Python 3 on your machine
Python is quite easy to install. And you likely have (several) versions on Python already on your own machine that comes bundled with the OS. But the one immediately available to you at command line on your machine is likely Python 2. (The bundled Python on Mac OS X is still 2.)
Anaconda‘s distribution comes highly recommended, and quite easy to install on pretty much anything. (I personally do not like Anaconda just because it not fully open sourced. It is a corporate venture. I installed Python 3 on my Mac via macports.)
Name your program “topten.py”. It should work as
% python3 topten.py < input_file.txt
or
% cat input_file.txt | python3 topten.py
where “input_file.txt
” is the name of some input text file, such as dracula-1879-TPG.txt. (On your machine, Python 3 might be invoked via the command “python
”, depending on the installation.) This should pop up a window with the bar chart.

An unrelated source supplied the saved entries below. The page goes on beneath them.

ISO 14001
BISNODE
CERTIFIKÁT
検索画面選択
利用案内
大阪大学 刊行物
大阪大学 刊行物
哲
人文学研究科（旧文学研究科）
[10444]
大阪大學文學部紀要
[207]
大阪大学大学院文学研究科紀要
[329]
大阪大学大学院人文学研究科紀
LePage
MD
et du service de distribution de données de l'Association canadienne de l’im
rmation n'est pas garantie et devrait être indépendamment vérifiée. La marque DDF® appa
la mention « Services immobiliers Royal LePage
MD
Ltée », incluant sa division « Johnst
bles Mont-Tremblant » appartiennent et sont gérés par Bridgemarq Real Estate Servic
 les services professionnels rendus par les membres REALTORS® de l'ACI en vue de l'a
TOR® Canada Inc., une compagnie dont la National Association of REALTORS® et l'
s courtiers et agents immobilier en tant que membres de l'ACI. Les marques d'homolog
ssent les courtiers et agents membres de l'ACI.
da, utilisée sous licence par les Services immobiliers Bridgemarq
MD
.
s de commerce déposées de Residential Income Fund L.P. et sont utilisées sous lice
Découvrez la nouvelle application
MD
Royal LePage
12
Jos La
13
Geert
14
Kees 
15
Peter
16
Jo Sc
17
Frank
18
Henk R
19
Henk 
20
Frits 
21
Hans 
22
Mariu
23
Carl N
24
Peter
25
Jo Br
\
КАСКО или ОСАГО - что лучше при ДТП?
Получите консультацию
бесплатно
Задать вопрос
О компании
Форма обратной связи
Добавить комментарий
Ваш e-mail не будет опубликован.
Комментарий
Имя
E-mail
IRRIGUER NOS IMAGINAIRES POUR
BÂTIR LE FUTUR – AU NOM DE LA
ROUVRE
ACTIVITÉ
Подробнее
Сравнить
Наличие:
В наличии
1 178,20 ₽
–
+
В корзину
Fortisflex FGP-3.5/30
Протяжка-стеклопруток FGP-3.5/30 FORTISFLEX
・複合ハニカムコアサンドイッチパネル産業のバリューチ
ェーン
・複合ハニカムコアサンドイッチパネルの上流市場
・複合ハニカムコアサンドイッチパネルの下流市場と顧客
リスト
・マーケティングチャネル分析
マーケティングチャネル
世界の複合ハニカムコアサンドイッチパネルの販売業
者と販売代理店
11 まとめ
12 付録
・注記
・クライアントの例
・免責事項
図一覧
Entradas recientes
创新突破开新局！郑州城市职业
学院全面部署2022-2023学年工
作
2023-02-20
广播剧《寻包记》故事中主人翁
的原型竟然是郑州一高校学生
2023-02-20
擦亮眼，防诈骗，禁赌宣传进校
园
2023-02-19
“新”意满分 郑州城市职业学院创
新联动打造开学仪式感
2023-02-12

Note if you are logged into a PRISM machine remotely and do not have your machine configured to launch remote windows, this would fail. If this is your working environment, call, e.g.,
plot.savefig('TopTen.png')
at the end of your program instead of
plot.show()
This will make a PNG image file named “TopTen.png” with the bar chart instead of popping up a window.
Have the file stopwords-MySQL.txt in the same directory as your program “topten.py”, and write the program with that assumption.
Pull a few book files (“Plain Text UTF-8”) from The Project Gutenberg to test your code. That is how I will test your program.
Submit
Use the “submit
” command on a PRISM machine to turn in your program.
% submit 4415 topten topten.py
For the call to the “submit
” utility above, “4415
” is the code name for the class, “topten
” is the nickname of the assignment, and “topten.py
” is your program file that you are turning in.
(We should be using “git
” for turning in, instead! Perhaps next time.)
My program is just 69 lines. So this isn’t too involved. (Yours may not necessarily be as compact.) However, do not put things off, of course. You will be needing to learn bits of python along the way. Doing things incrementally is good advice.
If you do not finish the plot component, print the top ten words (along with their counts). This would be worth partial credit.
Due: Friday 22 January before midnight.